Apple waffles on HDMI and Blu-ray support

I don't normally comment on Apple announcements because there's far too much armchair quarterbacking about what Steve Jobs does or doesn't do. After his comments on HDMI and Blu-ray, I feel like some comment is in order. Jobs said in the keynote that HDMI is limited in resolution, according to an Engadget post on the topic. That's true if you want to connect your computer to a dual-DVI display for editing your millions-of-polygons CGI movie, but the average notebook user simply wants a simple connection from their computer to the HDTV. HP gives it to them, why won't Apple? The reason: putting an HDMI connection on Mac products would tank sales for the already pointless AppleTV product. AppleTV gets HDMI because it's the Apple living room appliance. MacBook gets DisplayPort because you're only supposed to use your MacBook in conjunction with a Cinema Display. Apparently no one told the thousands of people who read my article on connecting an HDTV to your Mac you're not supposed to do that.

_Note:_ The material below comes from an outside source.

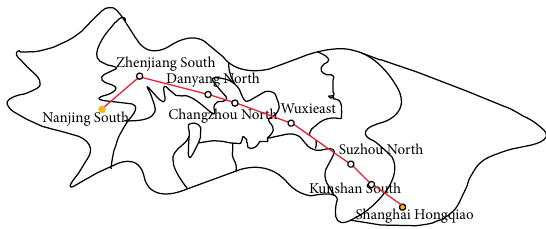
Figure 2: The running state of train 𝐽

As for Blu-ray licensing being too complex (per the Jobs keynote once again), this is again about hurting sales of an Apple product, at the expense of an Apple customer. This time the iTunes movie store is the defensible turf. While I'm reasonably convinced that all shiny disk movies are headed for the tech graveyard in 5 years, in the short term Blu-ray is the only way to get HD movies with 7.1 surround sound, which is what many consumers want. Of course with no HDMI to send that audio to your television, I suppose you don't need a Blu-ray player because you'd only get stereo sound out of the headphone jack on your MacBook. Apple doesn't want Blu-ray support because you're supposed to be purchasing iTunes HD movies, not disks. Nevermind their HD movies are lacking a great audio experience which is a huge component of home cinema. Score another win for HP, Toshiba, etc. who are smart enough to recognize that consumers want to watch movies playing in a Blu-ray drive on their computer, connected to a HDTV screen via HDMI.